§ CHALLENGES
1. Extract the portion of the Bastion Square text that opens with the words containing "There is one" and closes with "we see today.".
2. According to the Bastion Square text, what has the square been the site of since 1843? List each one.

§ SELECTED EXCERPT
┄┄┄┄┄┄┄┄┄┄
There is one place in Victoria that has the most dense concentration of alleged hauntings and that’s Bastion Square, right in the heart of downtown. By day, this square is a picturesque cobbled, heritage square complete with patios, modern art installation and harbour view – but it wasn’t always this way. In 1843, the Hudson Bay Trading Company established a trading post in the heart of Camosun, known today as Victoria, right in the site of Bastion Square. Since then, the square has been the site of murders, hangings and prisoners and was later established as the beautiful pedestrian mall we see today.
45 Bastion Square, Victoria, BC V8W 1J1
This hip cocktail bar, the site of the long standing restaurant Camille’s is said to have two spirits Brady and Charlotte or Lady Churchill. As the story goes, the two were very much in love and one night, they were supposed to meet but Brady got into a raucous bar fight that ended in him being brutally murdered. Since then it has been said that they will come back to that spot to be together once again. When they’re around, waitstaff and patrons have reported experiencing a strong smell of cigar smoke and perfume.
┄┄┄┄┄┄┄┄┄┄
§ Dataset records
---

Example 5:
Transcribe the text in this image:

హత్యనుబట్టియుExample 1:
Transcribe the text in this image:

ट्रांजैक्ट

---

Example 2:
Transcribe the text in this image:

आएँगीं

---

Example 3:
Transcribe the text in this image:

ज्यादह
┄┄┄┄┄┄┄┄┄┄
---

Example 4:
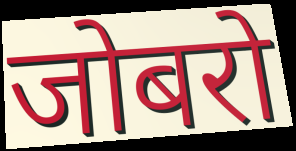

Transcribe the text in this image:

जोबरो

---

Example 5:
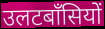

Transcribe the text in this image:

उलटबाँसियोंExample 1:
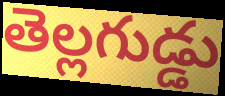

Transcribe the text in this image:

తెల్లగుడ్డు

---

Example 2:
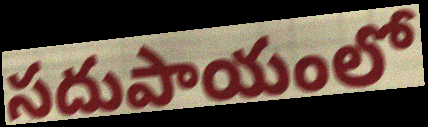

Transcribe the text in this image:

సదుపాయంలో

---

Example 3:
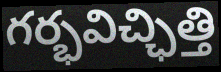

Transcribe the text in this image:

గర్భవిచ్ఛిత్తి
┄┄┄┄┄┄┄┄┄┄
§ COMPLETED EXERCISE
1.
There is one place in Victoria that has the most dense concentration of alleged hauntings and that’s Bastion Square, right in the heart of downtown. By day, this square is a picturesque cobbled, heritage square complete with patios, modern art installation and harbour view – but it wasn’t always this way. In 1843, the Hudson Bay Trading Company established a trading post in the heart of Camosun, known today as Victoria, right in the site of Bastion Square. Since then, the square has been the site of murders, hangings and prisoners and was later established as the beautiful pedestrian mall we see today.

2.
- murders
- hangings
- prisoners